As someone who left Sabre Poland I can assure it is not the best place on earth. Sabre has very, very bad reputation here.
I loved people there, met some good managers but was also unfortunate to work with one of the worst PMs I have ever met. She was from US.
Also, I saw several comments about the "fancy" office in Poland. A few things:
- It's a leased building, shared with other companies
- The location is so so, definitely not fancy
A lot of those numbers are contractors. Not an official headcount. FWIW
It’s good to see Sabre India and Sabre Poland appear in LinkedIn postings as the happiest places on earth.
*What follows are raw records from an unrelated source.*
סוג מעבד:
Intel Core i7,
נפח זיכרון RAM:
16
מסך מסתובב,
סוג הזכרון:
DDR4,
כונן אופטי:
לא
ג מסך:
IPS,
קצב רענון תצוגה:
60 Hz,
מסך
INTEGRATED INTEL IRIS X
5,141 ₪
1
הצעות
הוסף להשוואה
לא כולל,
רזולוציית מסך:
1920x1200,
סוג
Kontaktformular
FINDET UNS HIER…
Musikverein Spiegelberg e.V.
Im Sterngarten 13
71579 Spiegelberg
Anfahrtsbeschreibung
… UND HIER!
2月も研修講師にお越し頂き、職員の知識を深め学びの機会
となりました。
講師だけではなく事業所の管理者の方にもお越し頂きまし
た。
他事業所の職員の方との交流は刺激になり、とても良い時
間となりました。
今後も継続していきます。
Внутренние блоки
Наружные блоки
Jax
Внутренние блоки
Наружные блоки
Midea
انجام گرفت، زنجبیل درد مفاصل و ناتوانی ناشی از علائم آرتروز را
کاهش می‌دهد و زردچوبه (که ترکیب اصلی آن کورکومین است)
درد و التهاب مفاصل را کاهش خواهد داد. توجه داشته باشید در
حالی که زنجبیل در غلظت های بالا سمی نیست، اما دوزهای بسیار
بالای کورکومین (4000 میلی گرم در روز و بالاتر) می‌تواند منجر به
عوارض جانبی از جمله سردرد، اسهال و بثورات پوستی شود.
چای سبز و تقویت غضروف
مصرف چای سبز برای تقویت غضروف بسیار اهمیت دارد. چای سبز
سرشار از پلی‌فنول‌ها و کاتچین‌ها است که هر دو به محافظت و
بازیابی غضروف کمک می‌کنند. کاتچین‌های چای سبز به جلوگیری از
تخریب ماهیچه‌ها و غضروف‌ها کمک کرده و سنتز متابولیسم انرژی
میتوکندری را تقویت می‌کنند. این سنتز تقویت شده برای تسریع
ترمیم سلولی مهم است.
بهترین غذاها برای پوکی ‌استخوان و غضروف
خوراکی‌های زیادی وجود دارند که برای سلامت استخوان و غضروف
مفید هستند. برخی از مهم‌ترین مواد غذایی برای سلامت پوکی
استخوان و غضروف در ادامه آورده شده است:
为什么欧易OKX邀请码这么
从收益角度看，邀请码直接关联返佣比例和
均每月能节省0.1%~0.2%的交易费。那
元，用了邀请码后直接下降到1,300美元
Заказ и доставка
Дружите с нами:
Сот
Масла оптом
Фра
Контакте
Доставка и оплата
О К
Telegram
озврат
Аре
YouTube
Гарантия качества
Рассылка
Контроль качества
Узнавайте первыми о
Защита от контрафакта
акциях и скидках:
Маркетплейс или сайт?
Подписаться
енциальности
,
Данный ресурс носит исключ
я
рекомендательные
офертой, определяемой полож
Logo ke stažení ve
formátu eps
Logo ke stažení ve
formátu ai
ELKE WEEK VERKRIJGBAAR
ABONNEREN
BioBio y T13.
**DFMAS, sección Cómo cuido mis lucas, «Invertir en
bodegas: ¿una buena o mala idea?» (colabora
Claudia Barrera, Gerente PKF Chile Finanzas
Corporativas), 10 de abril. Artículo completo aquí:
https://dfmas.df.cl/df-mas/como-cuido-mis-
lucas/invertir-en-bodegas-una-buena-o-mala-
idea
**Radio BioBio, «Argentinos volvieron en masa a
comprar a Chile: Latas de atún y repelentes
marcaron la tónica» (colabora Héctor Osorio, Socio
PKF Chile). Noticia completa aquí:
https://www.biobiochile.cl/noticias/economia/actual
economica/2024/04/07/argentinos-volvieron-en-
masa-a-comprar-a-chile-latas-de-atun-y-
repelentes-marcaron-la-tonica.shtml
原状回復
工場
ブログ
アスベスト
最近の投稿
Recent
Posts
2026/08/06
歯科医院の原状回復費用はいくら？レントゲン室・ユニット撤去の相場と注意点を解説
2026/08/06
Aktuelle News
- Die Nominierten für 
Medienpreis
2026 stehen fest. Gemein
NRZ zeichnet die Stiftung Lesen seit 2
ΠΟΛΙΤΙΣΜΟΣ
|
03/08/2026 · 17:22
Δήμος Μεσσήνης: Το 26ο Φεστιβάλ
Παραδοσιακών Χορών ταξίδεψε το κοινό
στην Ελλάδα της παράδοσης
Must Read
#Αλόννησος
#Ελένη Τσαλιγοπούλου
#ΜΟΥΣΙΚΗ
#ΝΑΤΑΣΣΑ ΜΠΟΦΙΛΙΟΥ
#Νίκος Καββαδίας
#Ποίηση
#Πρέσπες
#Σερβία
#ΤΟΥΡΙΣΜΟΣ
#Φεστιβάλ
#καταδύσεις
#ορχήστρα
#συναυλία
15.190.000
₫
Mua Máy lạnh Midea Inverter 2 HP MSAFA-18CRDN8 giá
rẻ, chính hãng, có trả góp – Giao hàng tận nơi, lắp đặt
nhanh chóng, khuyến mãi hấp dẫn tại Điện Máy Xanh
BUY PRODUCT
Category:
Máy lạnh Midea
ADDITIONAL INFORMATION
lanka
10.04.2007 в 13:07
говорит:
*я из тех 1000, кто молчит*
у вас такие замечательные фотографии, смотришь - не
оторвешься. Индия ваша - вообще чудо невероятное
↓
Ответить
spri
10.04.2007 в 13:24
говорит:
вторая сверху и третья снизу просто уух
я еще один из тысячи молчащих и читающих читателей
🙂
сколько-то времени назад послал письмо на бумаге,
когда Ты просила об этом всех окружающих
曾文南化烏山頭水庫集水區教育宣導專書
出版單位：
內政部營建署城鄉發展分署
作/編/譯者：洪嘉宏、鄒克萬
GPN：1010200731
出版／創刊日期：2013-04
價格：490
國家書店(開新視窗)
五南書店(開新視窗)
Those locations appear to be thriving during this transition of closing down Southlake. Glad we acquired Radixx so we have something to sell..
Not disagreeing with you about the need to flatten the organisation but you should also consider how the redistribution of the workforce has affected the headcount. The offshore employees (so-called "low-cost employees") now outnumber US-based employees by an even bigger factor prior to the pandemic. This has long been Sabre's plan - the pandemic merely gave them cover to do it.